In this post, I summarize all that I have learned about the actual test scores of different income levels. In particular, I compare actual psychometric data of seven U.S. economic classes: (1) the homeless, (2) welfare recipients, (3) median Americans, (4) self-made millionaires (5) self-made decamillionaires, (6) self-made billionaires, and (7) self-made decabillionaires, and largely confirm my repeated assertion that average IQ increases by 8-10 points for every ten-fold increase in income, though there may be a few major exceptions to this overall trend. Also, by analyzing the slope of the standardized regression line predicting IQ from income, I find evidence that the true correlation between IQ and income (at least in America) is much higher than the 0.23 reported in a 2006 meta-analysis and even higher than the 0.4 correlation asserted by Arthur Jensen, and may even approach 0.5.
I also find tentative but shocking evidence that the IQ gap between the richest and poorest Americans may exceed an astonishing 70 points!
In this analysis I am limiting myself entirely to test score data so IQ estimates based on ethnic composition or educational achievements of various economic classes are only occasionally mentioned to buttress the actual psychometric results. In several cases, the data is somewhat anecdotal, and speculative statistical inferences are sometimes made.
For each economic class, I provide two normalized Z scores; one measuring the median financial success, and one measuring the mean or median cognitive ability. The normalized Z scores are just measures of where each economic class ranks (in financial success or IQ) compared to a reference group (in this case U.S. adults in general, or U.S. adults of a specific age). For example a Z of +2.33 means you’re in the top 1%, and a Z of -2.33 means you’re in the bottom 1%. A Z of 0 means you’re right in the middle, etc.

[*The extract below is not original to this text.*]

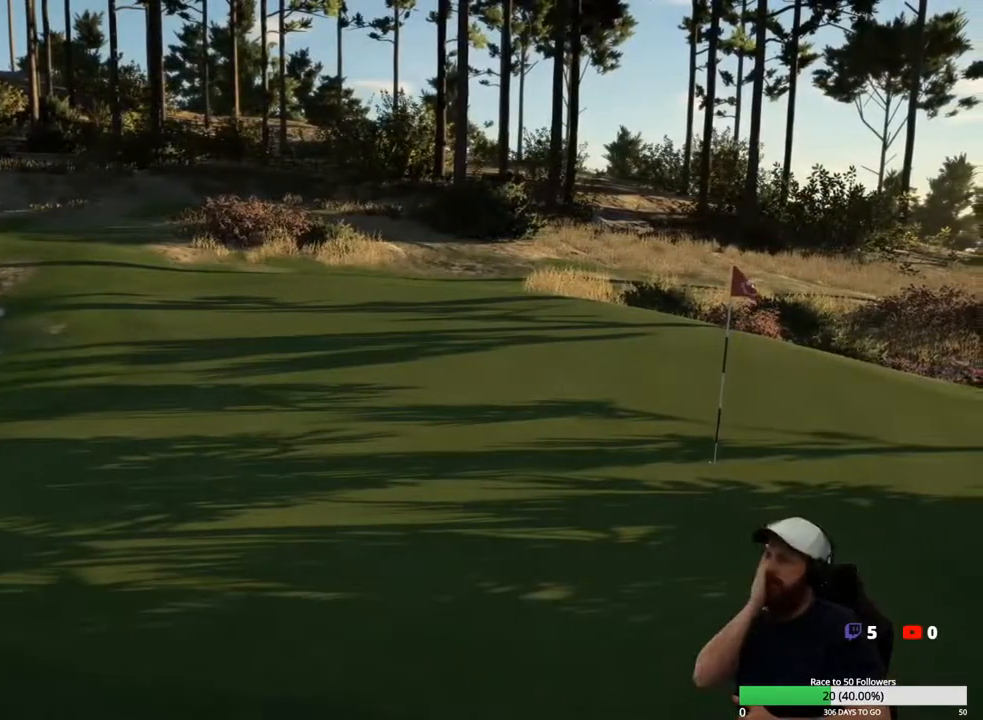
{"buttons": [], "left_stick": "center", "right_stick": "center", "events": []}
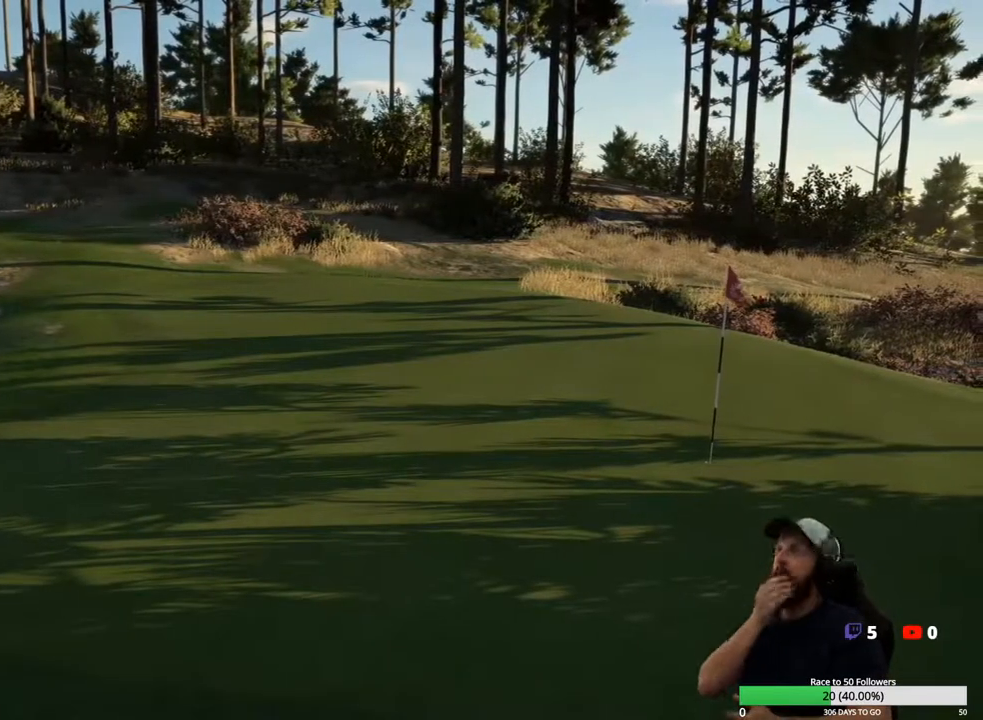
{"buttons": [], "left_stick": "center", "right_stick": "center", "events": []}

THE HOMELESS: Mean IQ 83 (U.S. norms); IQ 80 (U.S. white norms)
Median financial success: 0.09 percentile of U.S. adults (normalized Z = -3.13)
In 2015, roughly 423,750 American adults were homeless on a given night: One in 572 American adults (0.17%). Thus it can be estimated that the median homeless person is financially in the bottom 0.09%
Median cognitive ability: 12.8 percentile of U.S. adults (normalized Z = -1.17)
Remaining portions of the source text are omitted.